For the original Imagenette dataset, there are technically (3 image sizes)*(4 number of epoch levels) for both Imagenette and Imagewoof giving a total of 24 leaderboards. If we had each of these 24 leaderboards for the previously mentioned 4 noise levels (1%, 5%, 25%, 50%), that would give us 96 leaderboards! Instead, the Imagenette repository only maintains leaderboards for Noisy Imagenette (and not Imagewoof) for 5% and 50% noise (24 leaderboards). Just like with the regular Imagenette leaderboards, feel free to send a pull request to the Imagenette repository with your results if it beats the current top score. I have provided a baseline which is currently on the leaderboards, as well as a CSV file with the baseline accuracy for all 96 leaderboards.

Backstory

For some background, I started looking into training with label noise because of the recent Cassava Leaf Disease Kaggle Competition (my team was able win a silver medal, see here), which had a really noisy dataset. One of the recent techniques I heard about was SAM, which recently achieved a state-of-the-art score on ImageNet (only to be beaten in a few weeks by techniques/models like Meta Pseudo Labels and NFNets). However, the paper also included some improvements to noisy label training. I had a fastai implementation in-progress for the SAM optimizer (probably will describe in an upcoming blog post) and I wanted to test out its noisy label training capabilities on a dataset.

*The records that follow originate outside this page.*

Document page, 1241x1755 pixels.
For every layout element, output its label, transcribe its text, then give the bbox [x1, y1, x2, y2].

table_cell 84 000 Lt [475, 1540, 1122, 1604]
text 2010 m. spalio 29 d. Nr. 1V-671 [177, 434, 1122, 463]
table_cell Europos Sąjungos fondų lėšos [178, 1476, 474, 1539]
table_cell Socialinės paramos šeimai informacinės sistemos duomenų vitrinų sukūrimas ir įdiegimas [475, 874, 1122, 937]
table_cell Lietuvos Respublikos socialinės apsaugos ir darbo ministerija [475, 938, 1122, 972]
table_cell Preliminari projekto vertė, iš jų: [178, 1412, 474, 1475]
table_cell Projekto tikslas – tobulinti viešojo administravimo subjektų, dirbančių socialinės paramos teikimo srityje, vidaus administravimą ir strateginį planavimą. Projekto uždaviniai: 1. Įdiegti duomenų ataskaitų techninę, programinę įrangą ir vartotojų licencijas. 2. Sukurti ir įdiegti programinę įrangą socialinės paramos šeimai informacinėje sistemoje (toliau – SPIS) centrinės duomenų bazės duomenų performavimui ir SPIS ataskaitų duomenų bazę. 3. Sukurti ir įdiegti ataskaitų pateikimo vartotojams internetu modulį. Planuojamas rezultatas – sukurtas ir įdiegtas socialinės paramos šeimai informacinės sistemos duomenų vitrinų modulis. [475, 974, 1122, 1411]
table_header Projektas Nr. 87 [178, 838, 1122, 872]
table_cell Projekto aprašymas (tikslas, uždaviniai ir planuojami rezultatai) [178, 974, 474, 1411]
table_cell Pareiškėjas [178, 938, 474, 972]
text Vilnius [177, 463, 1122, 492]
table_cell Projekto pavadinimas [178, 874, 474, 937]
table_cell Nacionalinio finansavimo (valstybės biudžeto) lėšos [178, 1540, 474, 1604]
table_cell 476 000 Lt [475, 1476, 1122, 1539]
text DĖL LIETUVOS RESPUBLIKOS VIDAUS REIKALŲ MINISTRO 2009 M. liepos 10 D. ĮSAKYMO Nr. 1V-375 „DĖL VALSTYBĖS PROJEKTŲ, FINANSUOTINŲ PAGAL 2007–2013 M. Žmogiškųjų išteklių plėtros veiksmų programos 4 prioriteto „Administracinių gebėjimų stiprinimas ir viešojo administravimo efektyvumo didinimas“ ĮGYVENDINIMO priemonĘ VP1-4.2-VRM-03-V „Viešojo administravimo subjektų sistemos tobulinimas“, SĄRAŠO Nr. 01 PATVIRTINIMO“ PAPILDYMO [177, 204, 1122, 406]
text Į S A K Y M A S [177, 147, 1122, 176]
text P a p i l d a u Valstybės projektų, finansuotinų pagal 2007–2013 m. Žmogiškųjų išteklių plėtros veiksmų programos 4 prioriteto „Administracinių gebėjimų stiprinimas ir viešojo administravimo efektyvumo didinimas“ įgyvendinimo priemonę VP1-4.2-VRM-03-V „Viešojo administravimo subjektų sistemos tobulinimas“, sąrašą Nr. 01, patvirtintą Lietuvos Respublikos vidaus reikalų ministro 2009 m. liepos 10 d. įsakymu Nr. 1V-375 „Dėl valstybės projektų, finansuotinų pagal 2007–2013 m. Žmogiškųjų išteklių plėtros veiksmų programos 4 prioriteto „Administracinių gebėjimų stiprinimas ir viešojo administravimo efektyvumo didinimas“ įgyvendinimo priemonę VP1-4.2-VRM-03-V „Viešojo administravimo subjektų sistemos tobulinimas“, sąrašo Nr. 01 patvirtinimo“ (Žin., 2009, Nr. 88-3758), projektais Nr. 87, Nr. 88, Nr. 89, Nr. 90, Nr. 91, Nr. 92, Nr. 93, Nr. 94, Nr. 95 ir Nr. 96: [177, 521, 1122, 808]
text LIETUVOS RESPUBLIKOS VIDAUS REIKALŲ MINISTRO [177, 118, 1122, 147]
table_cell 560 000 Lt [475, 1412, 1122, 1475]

I thought about corrupting the Imagenette labels and use that as my dataset for testing SAM. Jeremy Howard suggested adding it to the main Imagenette dataset and here we are!

Closing Remarks

In conclusion, I hope that this Noisy Imagenette datasets serves as a useful benchmarking dataset for machine learning community when it comes to testing and comparing techniques for training on noisy labels. I hope to experiment with some of these techniques like SAM, the different loss functions, etc. and record those results over on this blog, so be sure to keep an eye on this blog, or follow me on Twitter to get the latest updates!

Acknowledgments

I’d like to thank Jeremy Howard and especially Hamel Husain for adding the Noisy Imagenette dataset. I also would like to thank Hamel Husain for reviewing my blog post and providing feedback. I’d like to thank Isaac Flath for pointing out an error I originally had when generating the dataset.